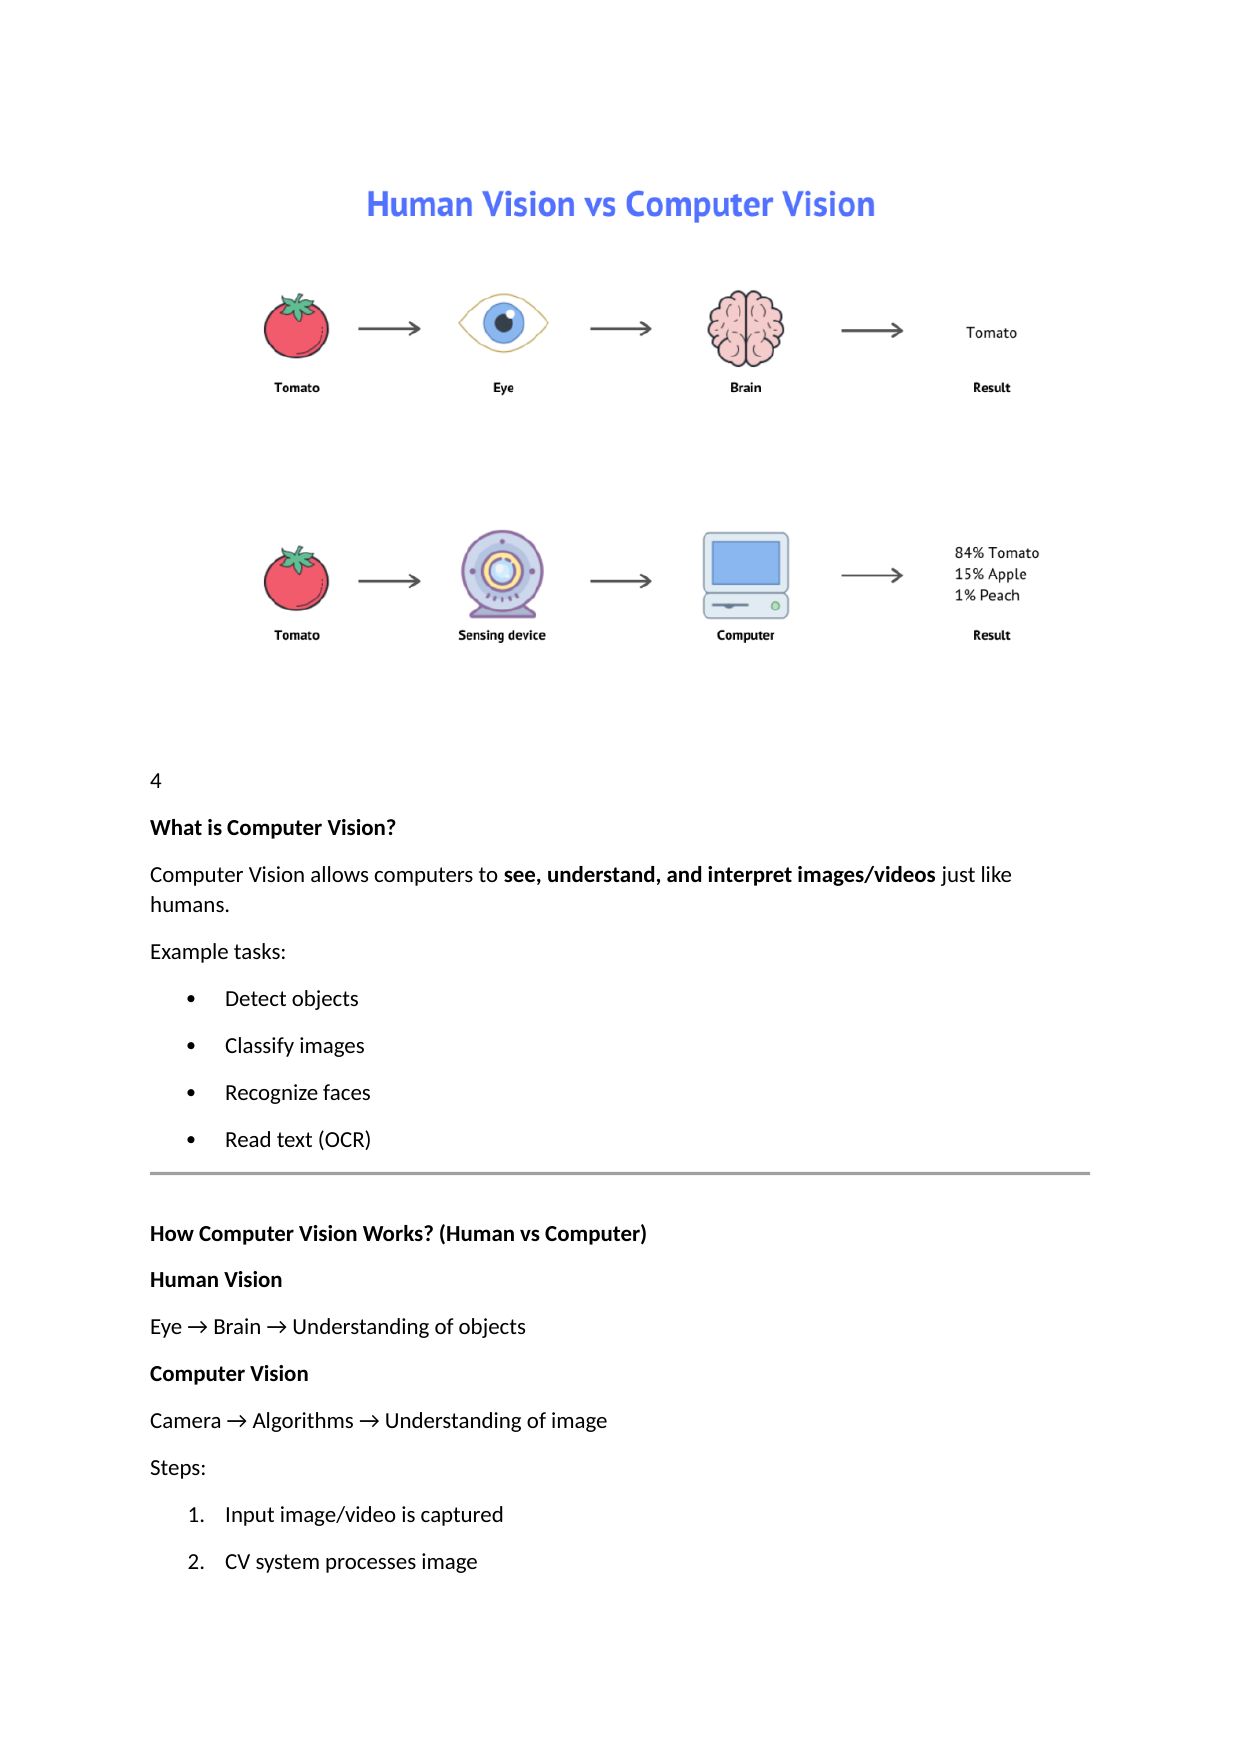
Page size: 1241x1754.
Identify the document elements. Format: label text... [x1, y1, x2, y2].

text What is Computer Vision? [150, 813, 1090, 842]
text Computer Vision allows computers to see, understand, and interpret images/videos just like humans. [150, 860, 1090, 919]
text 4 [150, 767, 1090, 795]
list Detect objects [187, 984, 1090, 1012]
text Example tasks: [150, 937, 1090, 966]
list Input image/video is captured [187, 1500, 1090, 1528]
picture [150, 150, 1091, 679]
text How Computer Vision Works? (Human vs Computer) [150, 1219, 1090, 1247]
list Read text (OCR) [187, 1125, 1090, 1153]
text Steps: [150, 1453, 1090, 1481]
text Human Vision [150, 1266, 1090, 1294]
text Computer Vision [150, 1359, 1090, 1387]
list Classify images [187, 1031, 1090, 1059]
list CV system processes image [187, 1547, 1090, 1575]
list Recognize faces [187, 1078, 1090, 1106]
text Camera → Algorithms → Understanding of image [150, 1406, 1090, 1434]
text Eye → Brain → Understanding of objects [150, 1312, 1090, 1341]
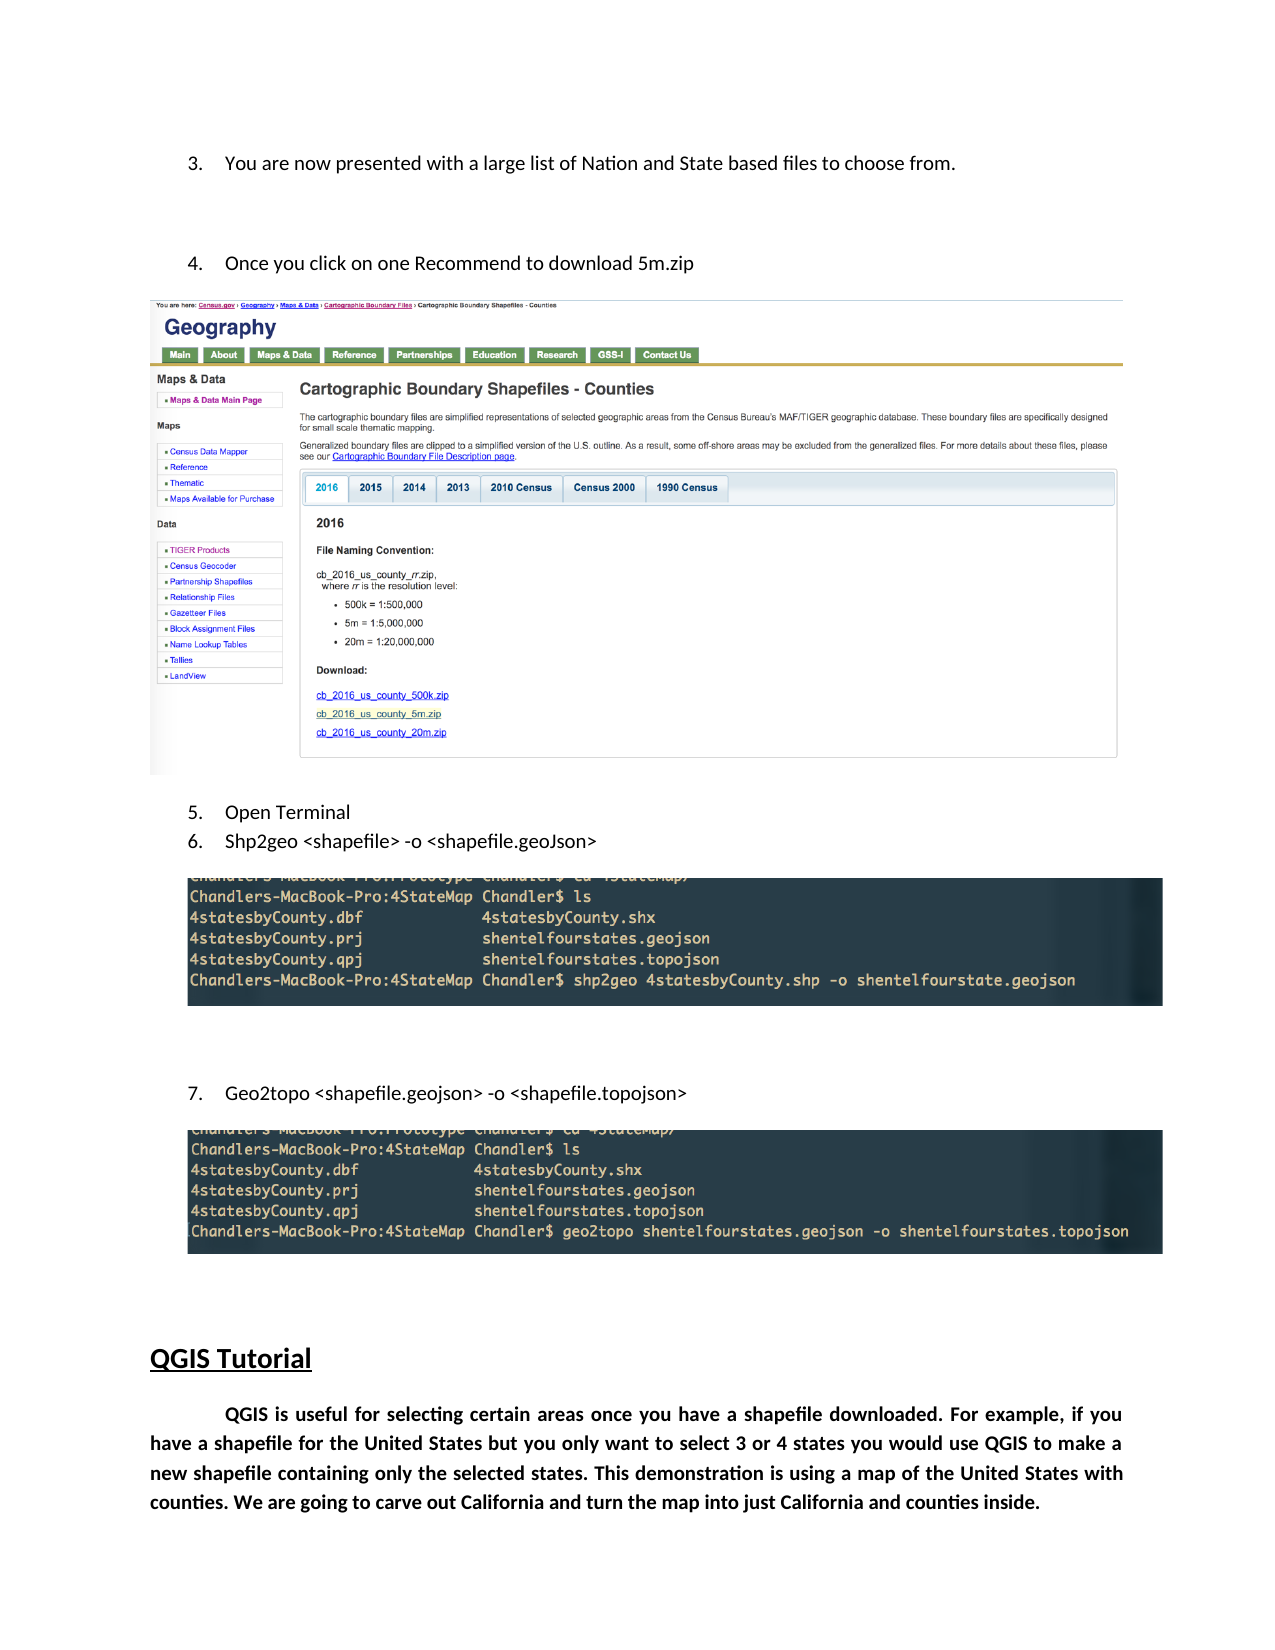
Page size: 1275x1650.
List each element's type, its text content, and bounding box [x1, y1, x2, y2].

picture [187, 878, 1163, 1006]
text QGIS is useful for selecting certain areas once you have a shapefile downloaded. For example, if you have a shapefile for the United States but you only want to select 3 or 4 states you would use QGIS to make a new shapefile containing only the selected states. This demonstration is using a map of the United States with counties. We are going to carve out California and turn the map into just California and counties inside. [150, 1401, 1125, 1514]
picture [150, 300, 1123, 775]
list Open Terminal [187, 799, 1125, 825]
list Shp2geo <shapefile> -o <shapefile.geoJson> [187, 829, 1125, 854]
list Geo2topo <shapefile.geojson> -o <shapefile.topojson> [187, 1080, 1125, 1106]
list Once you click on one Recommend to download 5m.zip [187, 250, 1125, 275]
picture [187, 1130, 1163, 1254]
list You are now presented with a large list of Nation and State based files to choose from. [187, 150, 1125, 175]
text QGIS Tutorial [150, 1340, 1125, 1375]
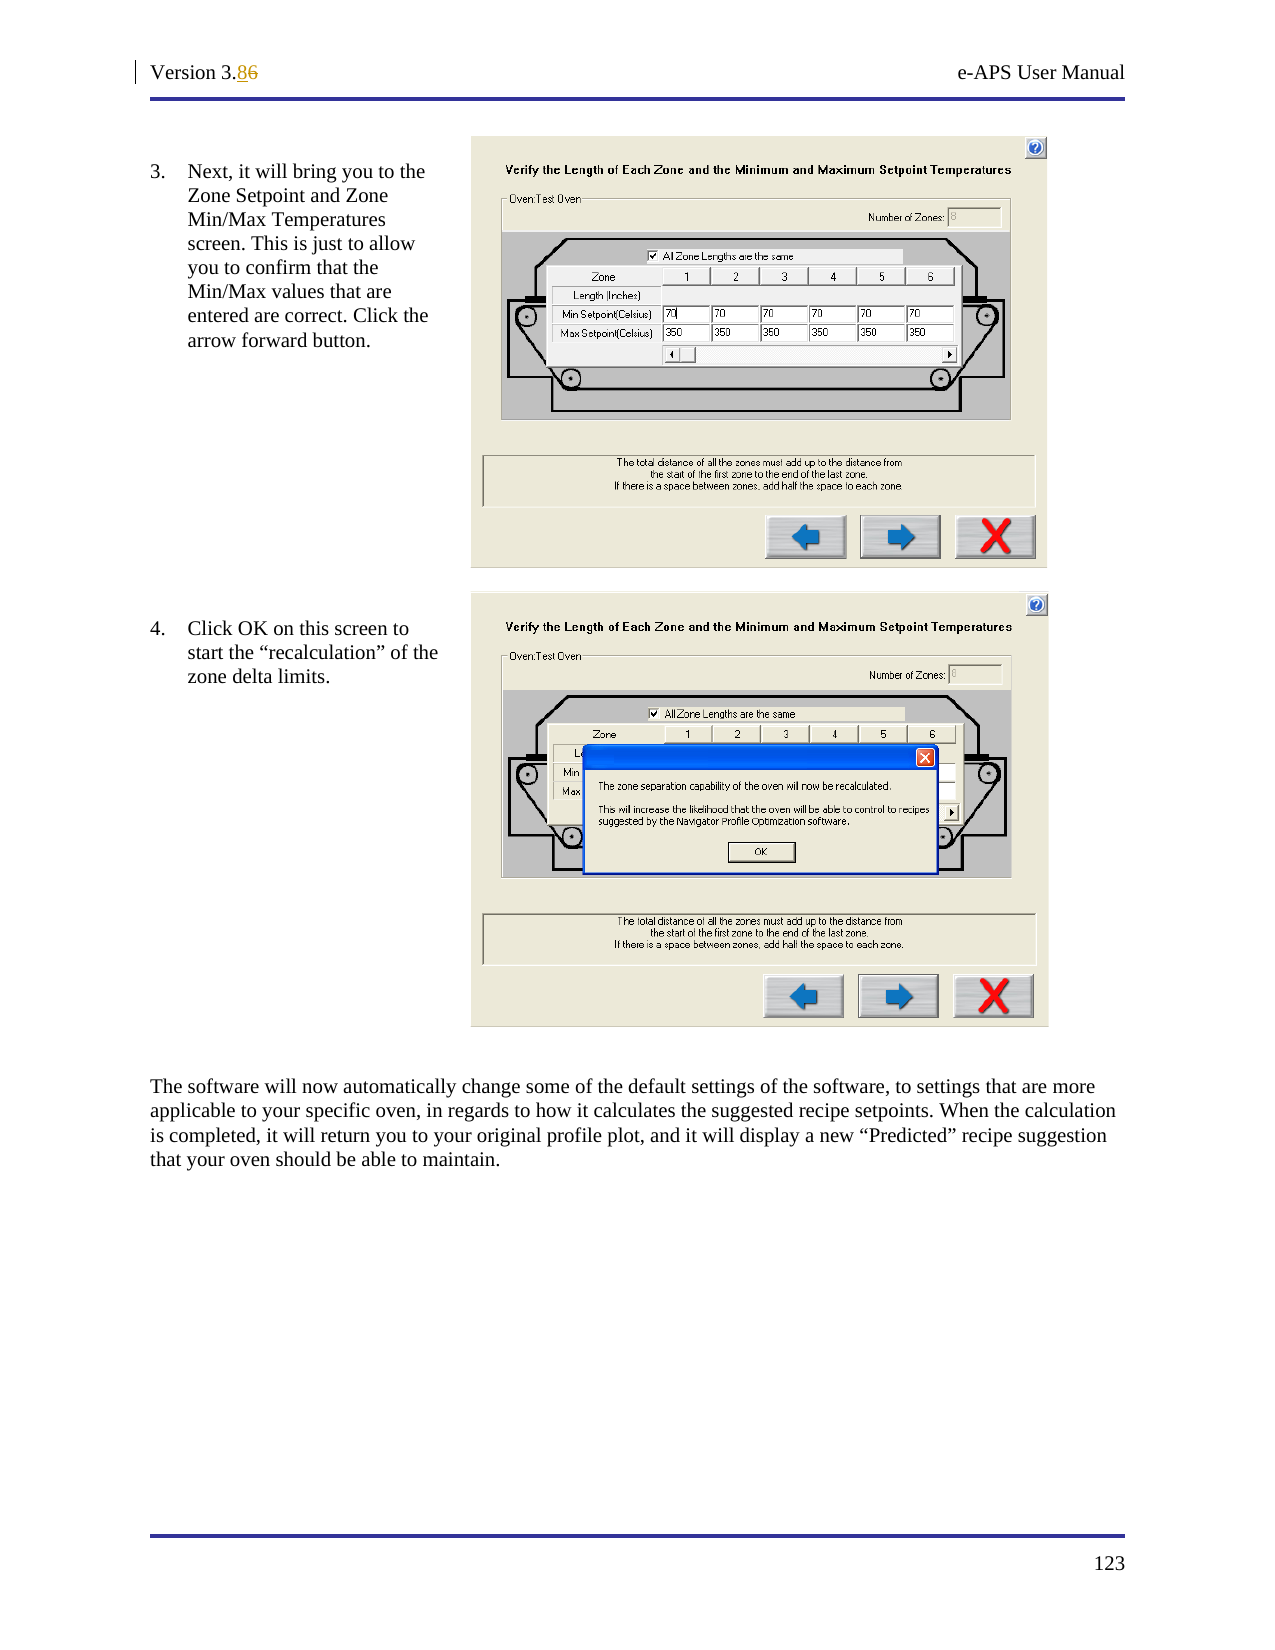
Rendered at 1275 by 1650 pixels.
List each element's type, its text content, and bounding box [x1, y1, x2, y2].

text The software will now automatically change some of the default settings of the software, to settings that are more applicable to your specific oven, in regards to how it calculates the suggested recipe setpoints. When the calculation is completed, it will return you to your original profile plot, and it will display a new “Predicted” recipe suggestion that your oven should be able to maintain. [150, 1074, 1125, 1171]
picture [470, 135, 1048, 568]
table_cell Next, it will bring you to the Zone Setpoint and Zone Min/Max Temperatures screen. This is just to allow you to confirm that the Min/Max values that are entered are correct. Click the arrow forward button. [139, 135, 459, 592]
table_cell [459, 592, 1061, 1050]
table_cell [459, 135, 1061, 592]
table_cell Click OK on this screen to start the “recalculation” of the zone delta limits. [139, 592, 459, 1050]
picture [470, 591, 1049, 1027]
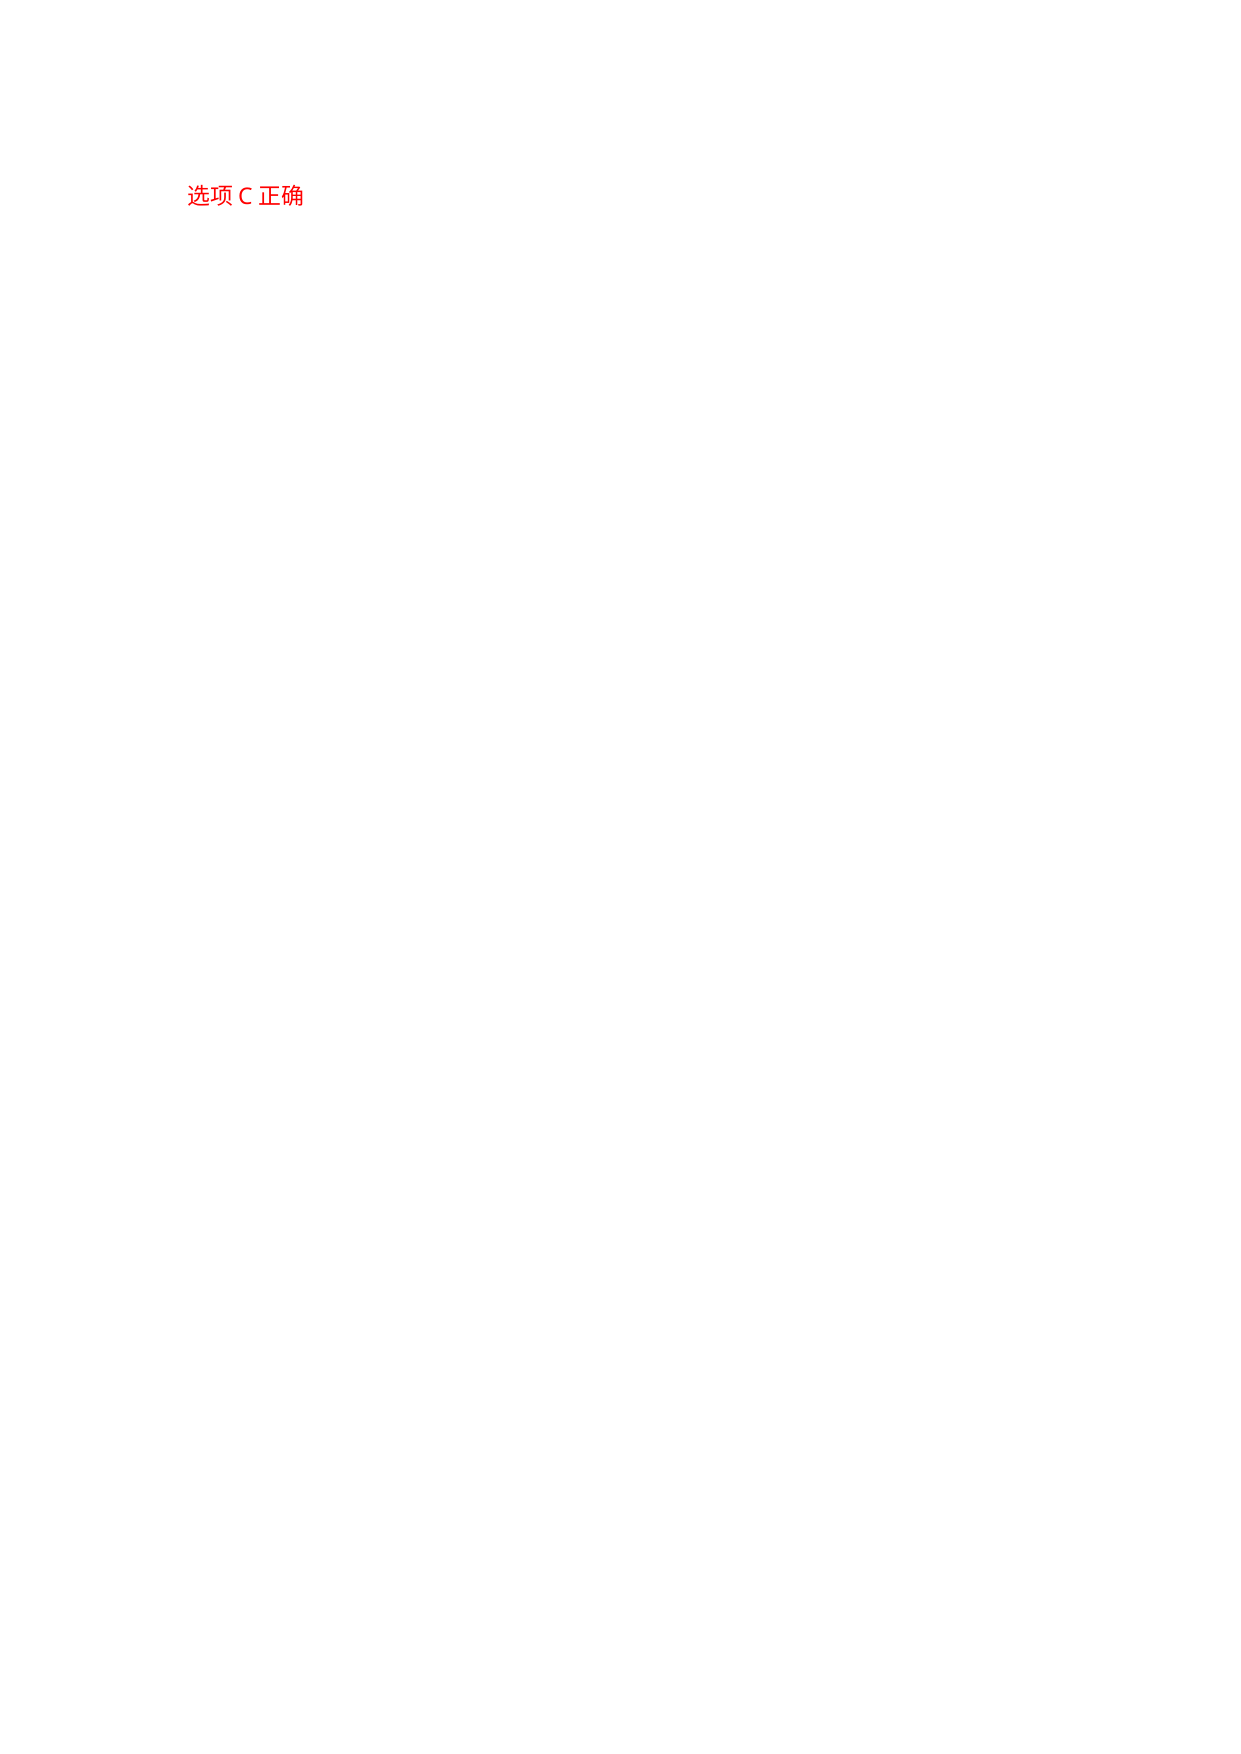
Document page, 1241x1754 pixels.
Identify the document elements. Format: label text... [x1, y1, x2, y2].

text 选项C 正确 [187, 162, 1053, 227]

=== EXERCISE INSTRUCTIONS ===
In your copy, include no pictures, but reproduce all records exactly.

=== SOLUTION TO THIS TASK ===
Page size: 1241x1754.
Identify the document elements. Format: label text... [x1, y1, x2, y2].

text What is Computer Vision? [150, 813, 1090, 842]
text Computer Vision allows computers to see, understand, and interpret images/videos just like humans. [150, 860, 1090, 919]
text 4 [150, 767, 1090, 795]
list Detect objects [187, 984, 1090, 1012]
text Example tasks: [150, 937, 1090, 966]
list Input image/video is captured [187, 1500, 1090, 1528]
picture [150, 150, 1091, 679]
text How Computer Vision Works? (Human vs Computer) [150, 1219, 1090, 1247]
list Read text (OCR) [187, 1125, 1090, 1153]
text Steps: [150, 1453, 1090, 1481]
text Human Vision [150, 1266, 1090, 1294]
text Computer Vision [150, 1359, 1090, 1387]
list Classify images [187, 1031, 1090, 1059]
list CV system processes image [187, 1547, 1090, 1575]
list Recognize faces [187, 1078, 1090, 1106]
text Camera → Algorithms → Understanding of image [150, 1406, 1090, 1434]
text Eye → Brain → Understanding of objects [150, 1312, 1090, 1341]
Page size: 1275x1650.
List each element's type, its text content, and bounding box [x1, y1, x2, y2].

picture [187, 878, 1163, 1006]
text QGIS is useful for selecting certain areas once you have a shapefile downloaded. For example, if you have a shapefile for the United States but you only want to select 3 or 4 states you would use QGIS to make a new shapefile containing only the selected states. This demonstration is using a map of the United States with counties. We are going to carve out California and turn the map into just California and counties inside. [150, 1401, 1125, 1514]
picture [150, 300, 1123, 775]
list Open Terminal [187, 799, 1125, 825]
list Shp2geo <shapefile> -o <shapefile.geoJson> [187, 829, 1125, 854]
list Geo2topo <shapefile.geojson> -o <shapefile.topojson> [187, 1080, 1125, 1106]
list Once you click on one Recommend to download 5m.zip [187, 250, 1125, 275]
picture [187, 1130, 1163, 1254]
list You are now presented with a large list of Nation and State based files to choose from. [187, 150, 1125, 175]
text QGIS Tutorial [150, 1340, 1125, 1375]
Rendered at 1275 by 1650 pixels.
List each element's type, its text content, and bounding box [x1, y1, x2, y2].

text The software will now automatically change some of the default settings of the software, to settings that are more applicable to your specific oven, in regards to how it calculates the suggested recipe setpoints. When the calculation is completed, it will return you to your original profile plot, and it will display a new “Predicted” recipe suggestion that your oven should be able to maintain. [150, 1074, 1125, 1171]
picture [470, 135, 1048, 568]
table_cell Next, it will bring you to the Zone Setpoint and Zone Min/Max Temperatures screen. This is just to allow you to confirm that the Min/Max values that are entered are correct. Click the arrow forward button. [139, 135, 459, 592]
table_cell [459, 592, 1061, 1050]
table_cell [459, 135, 1061, 592]
table_cell Click OK on this screen to start the “recalculation” of the zone delta limits. [139, 592, 459, 1050]
picture [470, 591, 1049, 1027]
Document page, 1241x1754 pixels.
Identify the document elements. Format: label text... [x1, y1, x2, y2].

text 选项C 正确 [187, 162, 1053, 227]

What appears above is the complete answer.